Re: The Netscape / Microsoft / Future Quagmire

\\ I have to disagree.  The "looks best in..." and the "download ... now"
\\ buttons are useful.  They give people a way to know whether their choice
\\ of browser is getting in the way of their use of the information they
\\ use.  It's not an annoyance, it's a piece of advice.  Obviously, you
\\ have to design so those with other browsers are at least adequately
\\ supported, but it's good service to your users to let them know what
\\ they need to do to get the best value from your offerings.

As someone who uses neither and does not want to, trust me, it's an
annoyance. It's as though some content provider as decided for me that my
needs would be best met by some other browser, even though I might have
tried them and decided I like my current browser better.

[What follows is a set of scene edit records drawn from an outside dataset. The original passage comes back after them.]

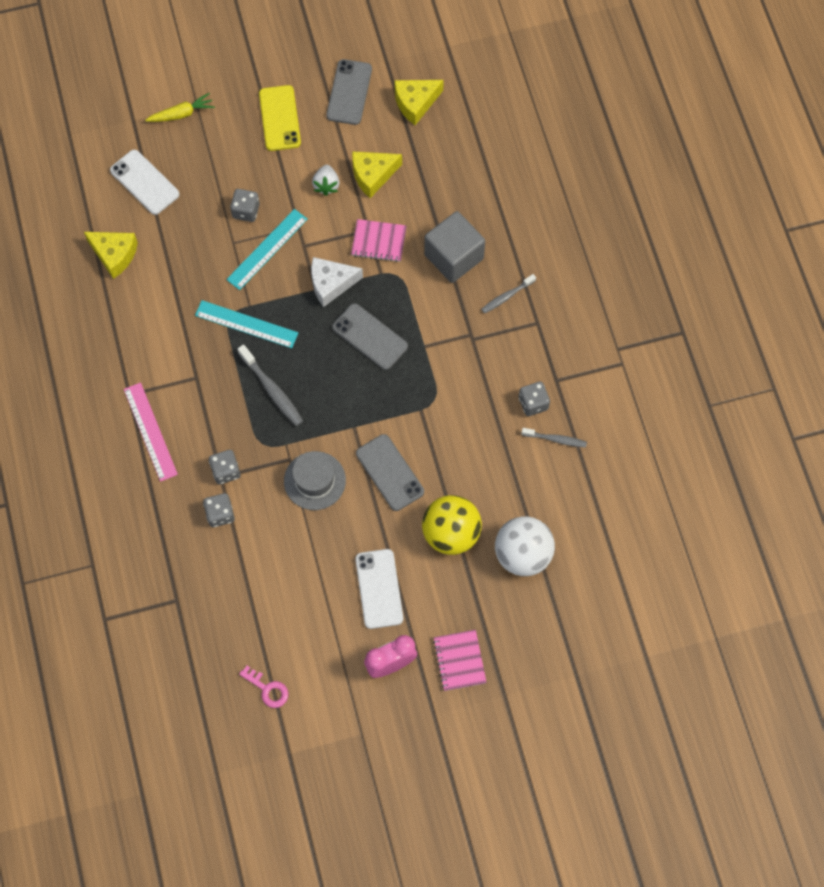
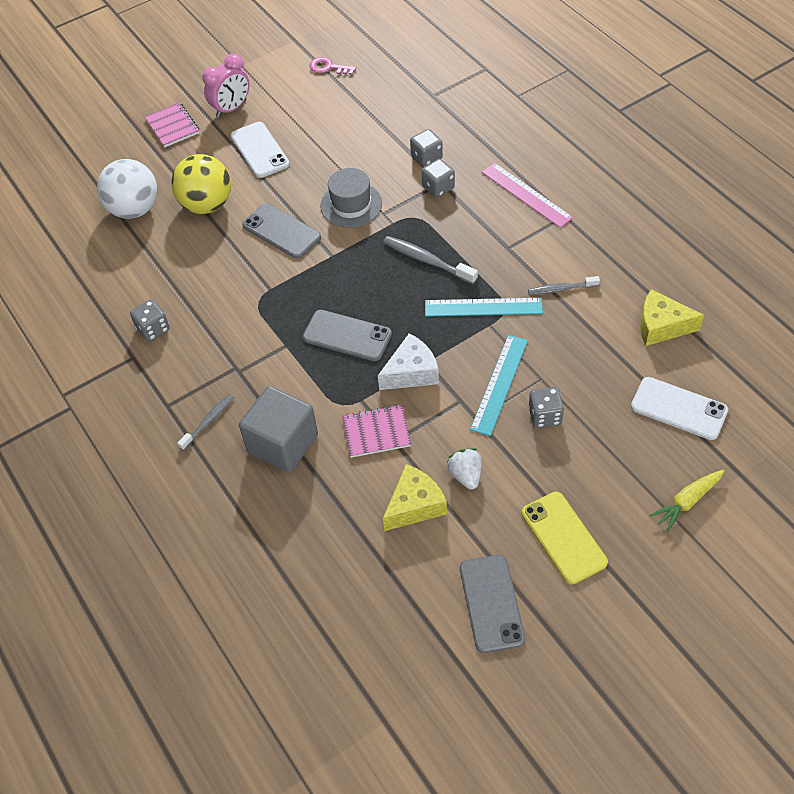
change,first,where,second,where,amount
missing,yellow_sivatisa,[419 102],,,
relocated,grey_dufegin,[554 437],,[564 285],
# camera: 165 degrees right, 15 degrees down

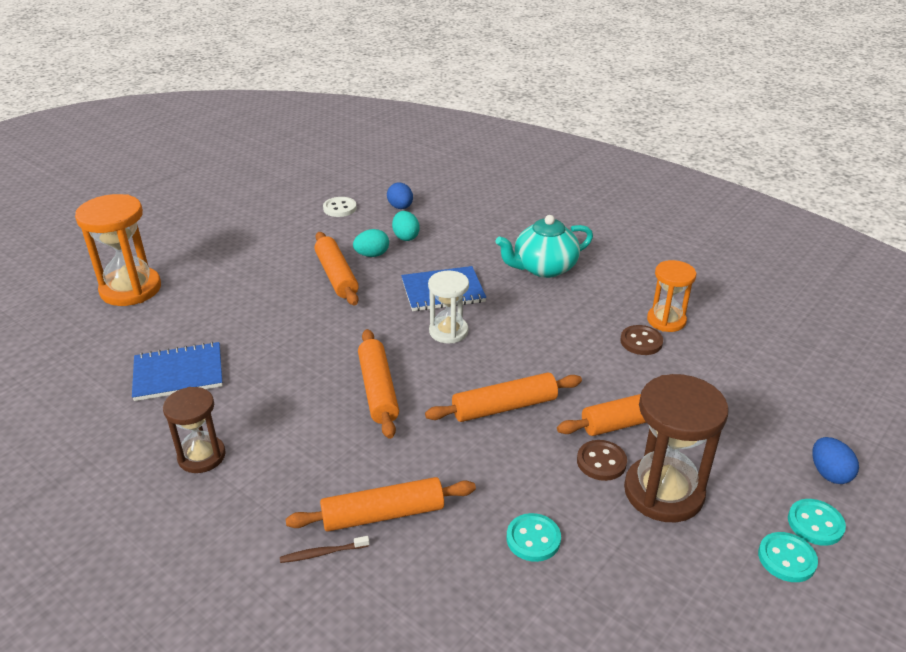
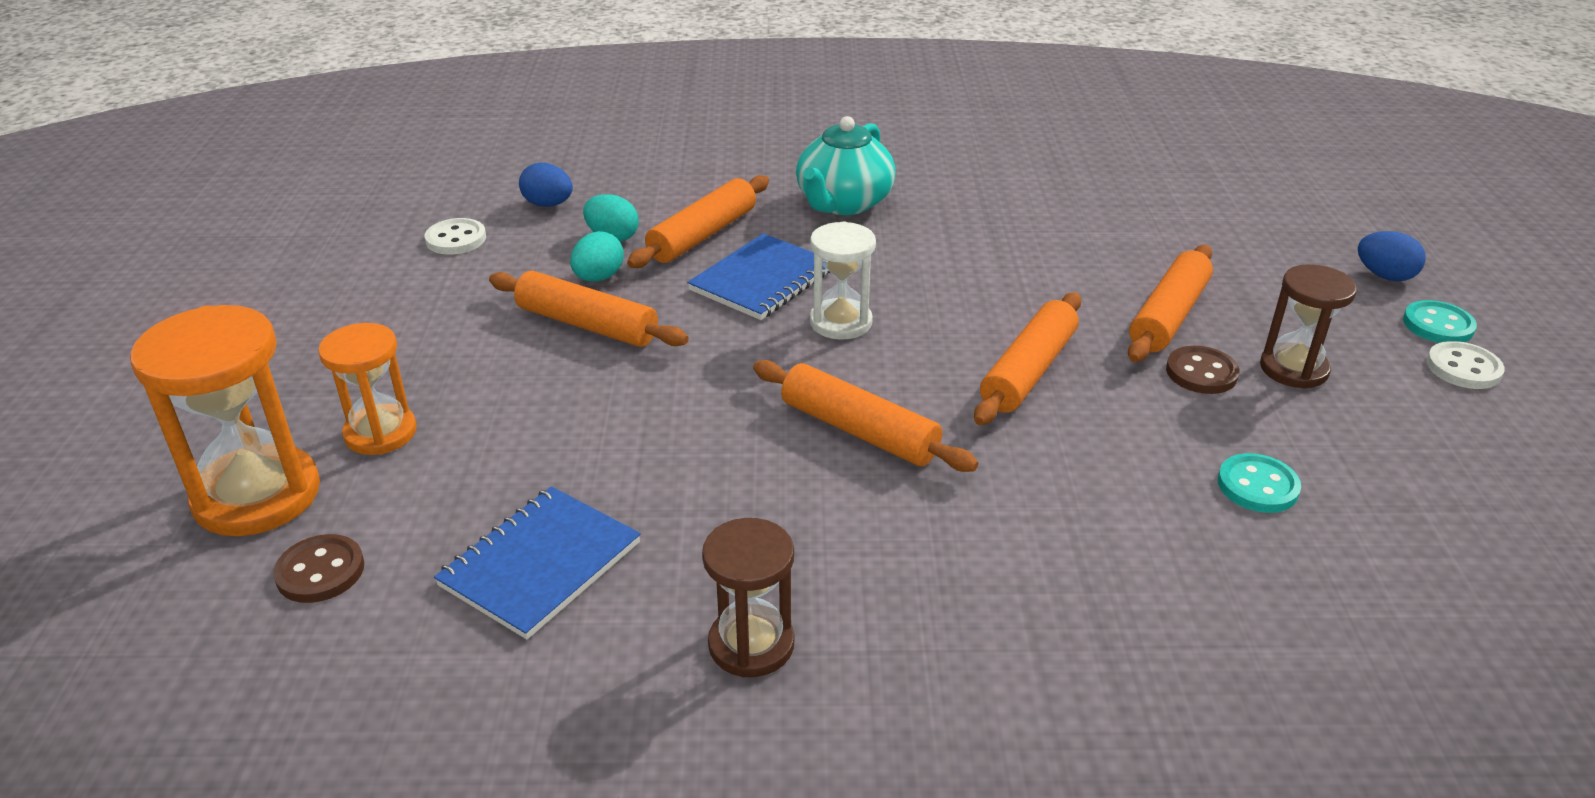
change,first,where,second,where,amount
missing,brown_dufegin,[325 549],,,
relocated,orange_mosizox,[381 504],,[698 221],
relocated,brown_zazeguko,[641 340],,[318 568],
relocated,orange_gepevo,[671 296],,[367 389],
colour,turquoise_zazeguko,[788 557],white_zazeguko,[1465 365],
size,brown_gepevo,[676 448],,[1308 326],x0.62
# camera: 40 degrees left, 0 degrees up

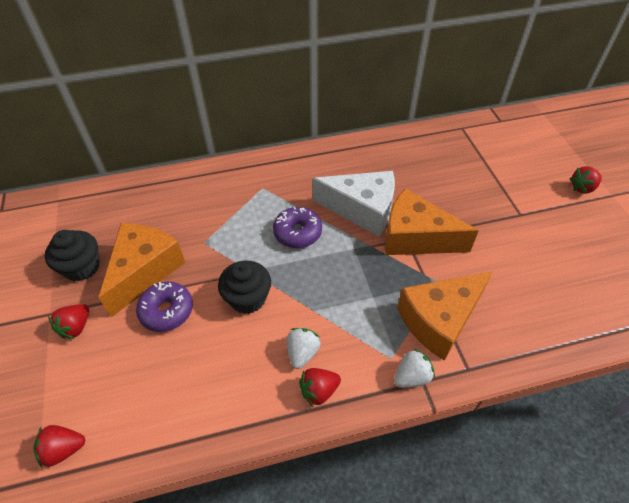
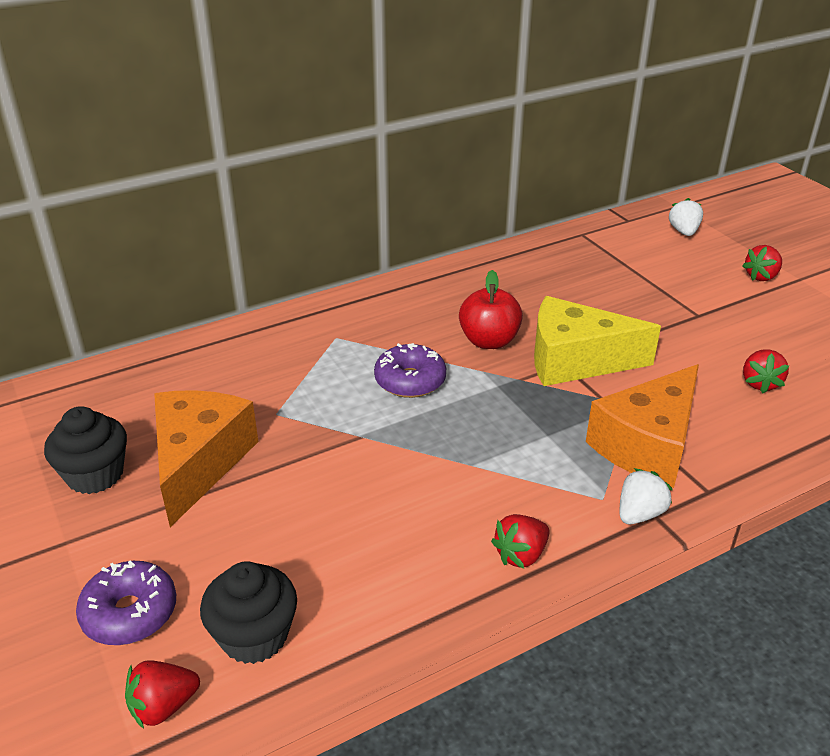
change,first,where,second,where,amount
relocated,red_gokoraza,[68 321],,[766 371],
relocated,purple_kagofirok,[164 306],,[126 602],
relocated,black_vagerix,[244 287],,[248 613],
relocated,white_gokoraza,[304 348],,[686 217],
exchanged,white_sivatisa,[353 203],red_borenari,[491 309],
colour,orange_sivatisa,[431 221],yellow_sivatisa,[597 341],
# camera: 15 degrees left, 15 degrees down

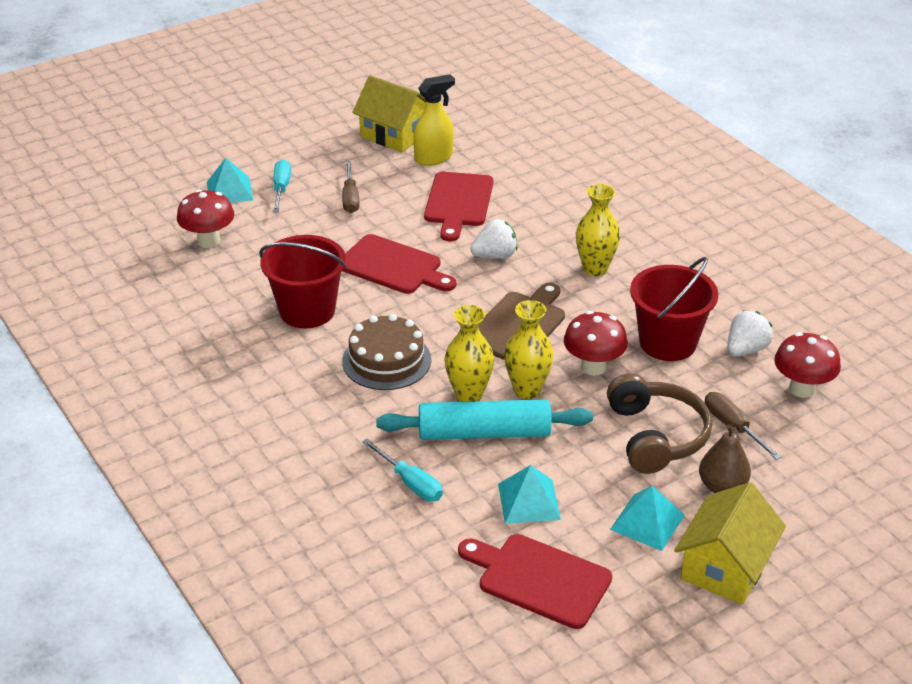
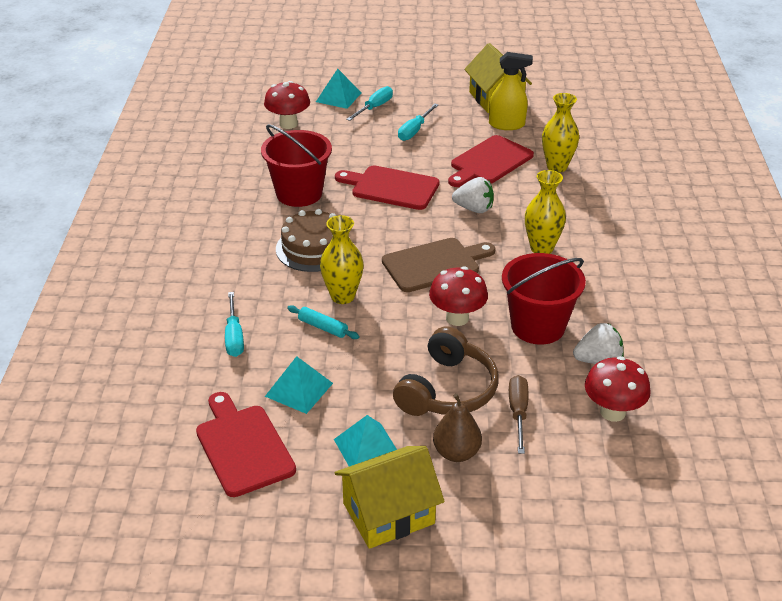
change,first,where,second,where,amount
relocated,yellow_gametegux,[529 349],,[560 132],
colour,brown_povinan,[350 187],turquoise_povinan,[418 122],
spun,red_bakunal,[399 264],,[387 187],135 degrees clockwise
size,turquoise_mosizox,[484 419],,[323 322],x0.45
# camera: 35 degrees right, 0 degrees up

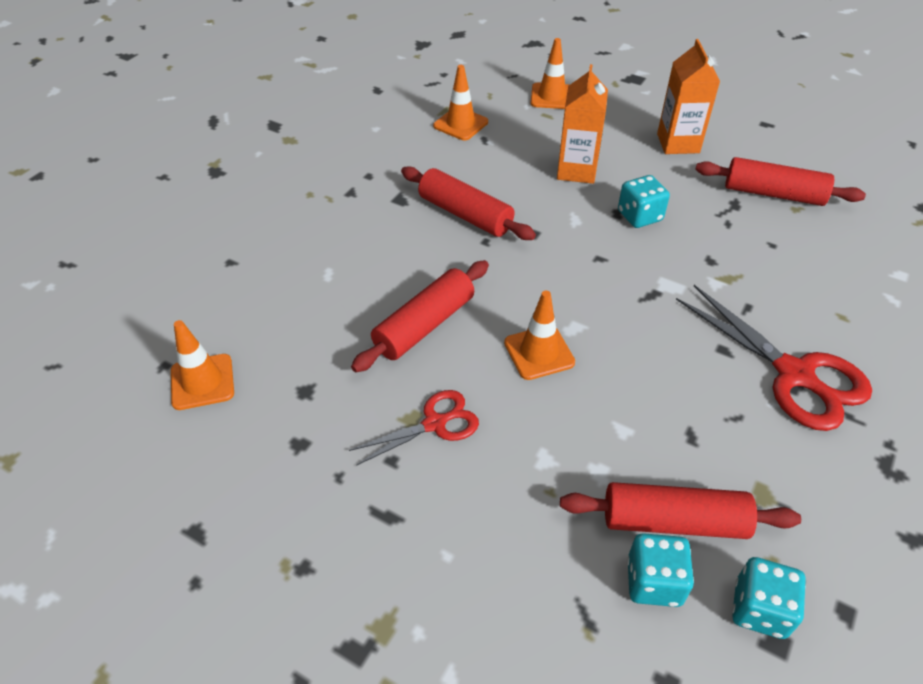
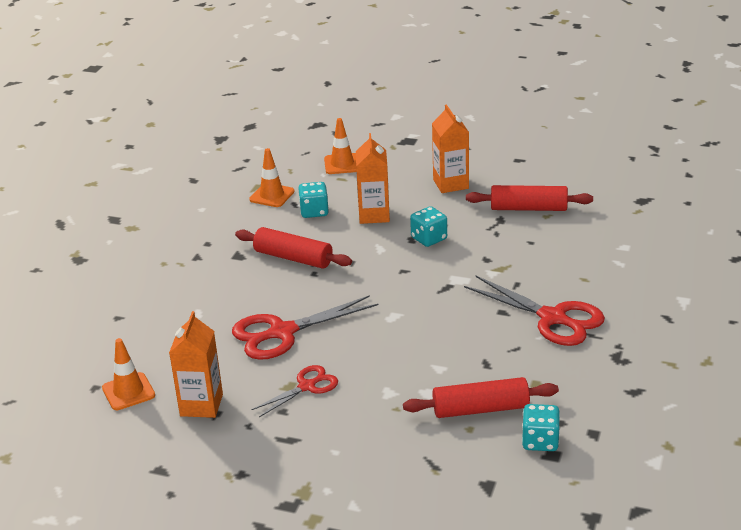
change,first,where,second,where,amount
missing,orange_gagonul,[539 335],,,
appeared,,,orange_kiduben,[196 364],
relocated,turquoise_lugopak,[660 570],,[313 200],
exchanged,red_mosizox,[420 316],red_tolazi,[305 327],
# camera: 10 degrees left, 15 degrees down

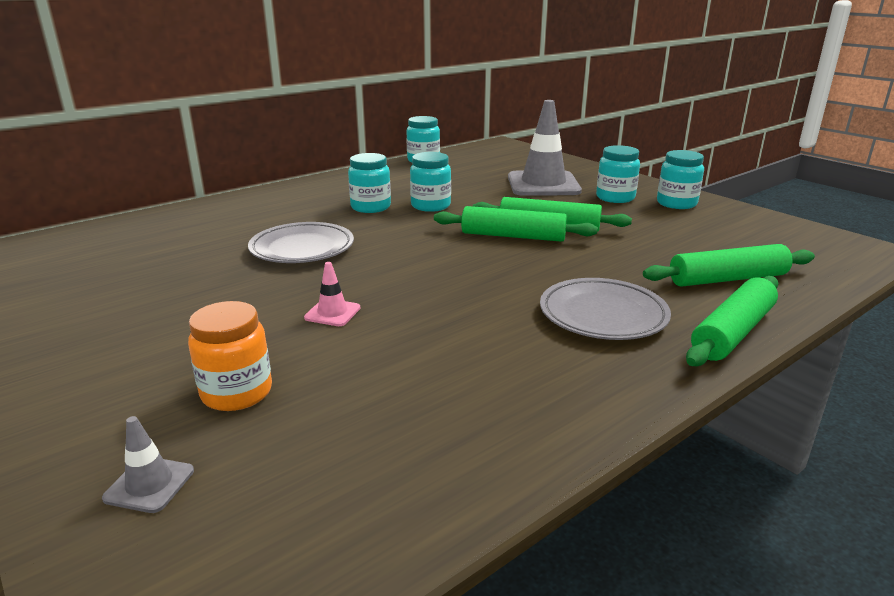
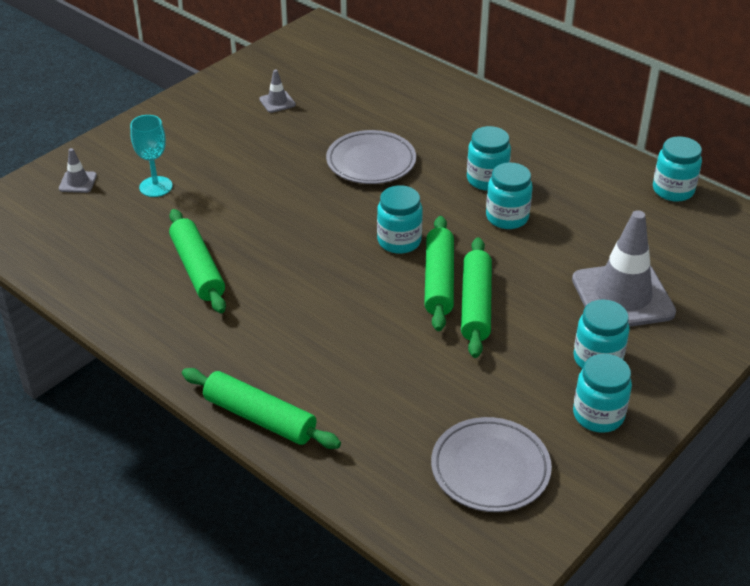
change,first,where,second,where,amount
missing,pink_gagonul,[332 294],,,
appeared,,,grey_gagonul,[277 91],
appeared,,,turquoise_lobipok,[400 219],
relocated,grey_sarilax,[605 309],,[491 464],
relocated,green_mosizox,[729 265],,[197 261],
exchanged,orange_lobipok,[230 356],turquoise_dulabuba,[151 156],
# camera: 80 degrees right, 15 degrees up

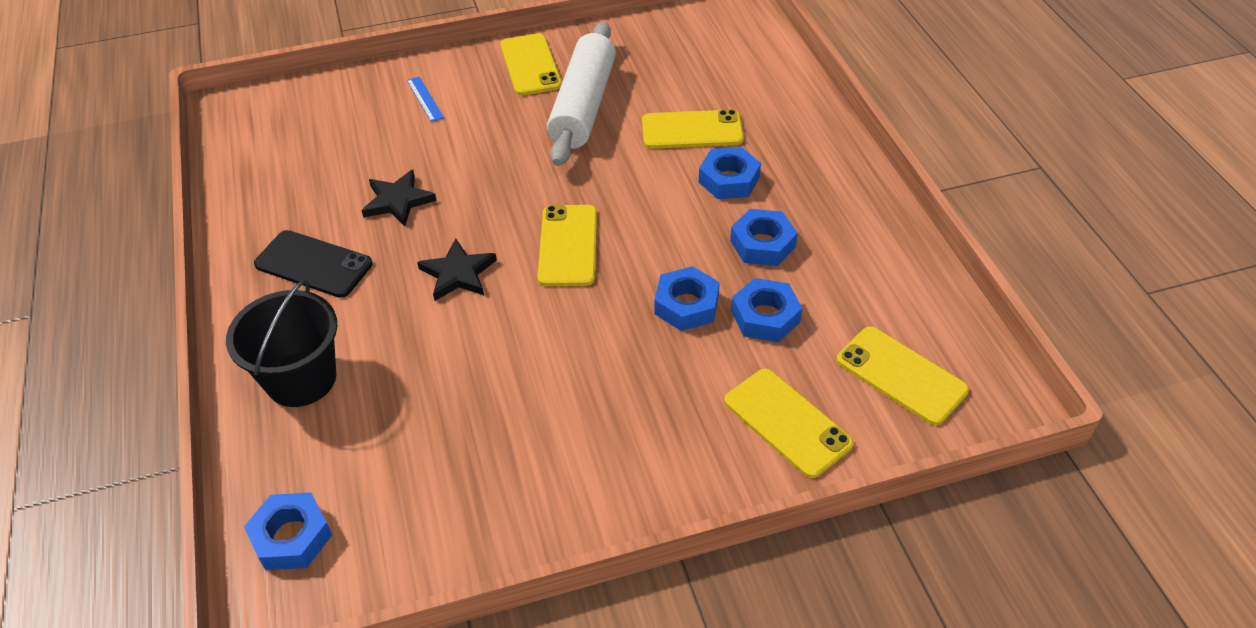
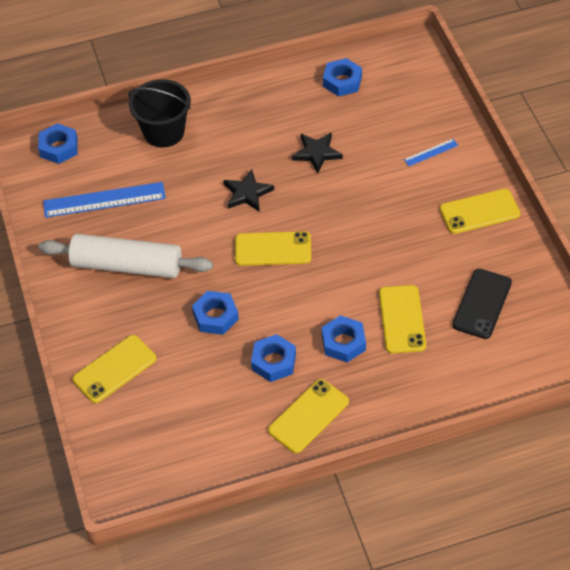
change,first,where,second,where,amount
appeared,,,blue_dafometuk,[104 200],
relocated,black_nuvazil,[313 264],,[482 304],
relocated,white_mosizox,[581 94],,[125 256],
relocated,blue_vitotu,[766 310],,[342 77],
relocated,yellow_nuvazil,[903 375],,[308 416],
# camera: 90 degrees right, 5 degrees up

Worse, it tells me *I* cannot get the best I could out of the page because
my needs and preferences are somewhat different from others, sometimes
going as far as obscuring content. Sometimes though I'm thankful that I
don't get the silly scrolling messages at the bottom of the screen.

\\ And people *will* switch when they start seeing a lot of pages
\\ suggesting a different browser - especially if the suggested changes are
\\ simply to later versions of the browser they're already using.  Or,
\\ possibly more important, they'll start pushing the vendor of their
\\ preferred browser to incorporate the same new features as the ones
\\ suggested by the pages they use.

Provided they are willing to spare enormous resources to run something that
is as "mundane" as a web browser. Or at least should be mundane.

\\ I think it's a very useful mechanism for the continuing development of
\\ the Web.

Towards what end? Making the web a tool for delivering multi-media? That
will just make content that much harder for people to get to. An orthogonal
(or somewhat orthogonal) structural markup from presentation is a good idea
for exactly these reasons - that it would provide for a relatively simple
content representation while allowing the display to become arbitrarily
complex. If multi-media is part of your content, you would simply have to
mark it up to show precisely what it is, so that an automated search
mechanism would be able to locate it. And I'm not talking about the
simplistic text search engines that exist now.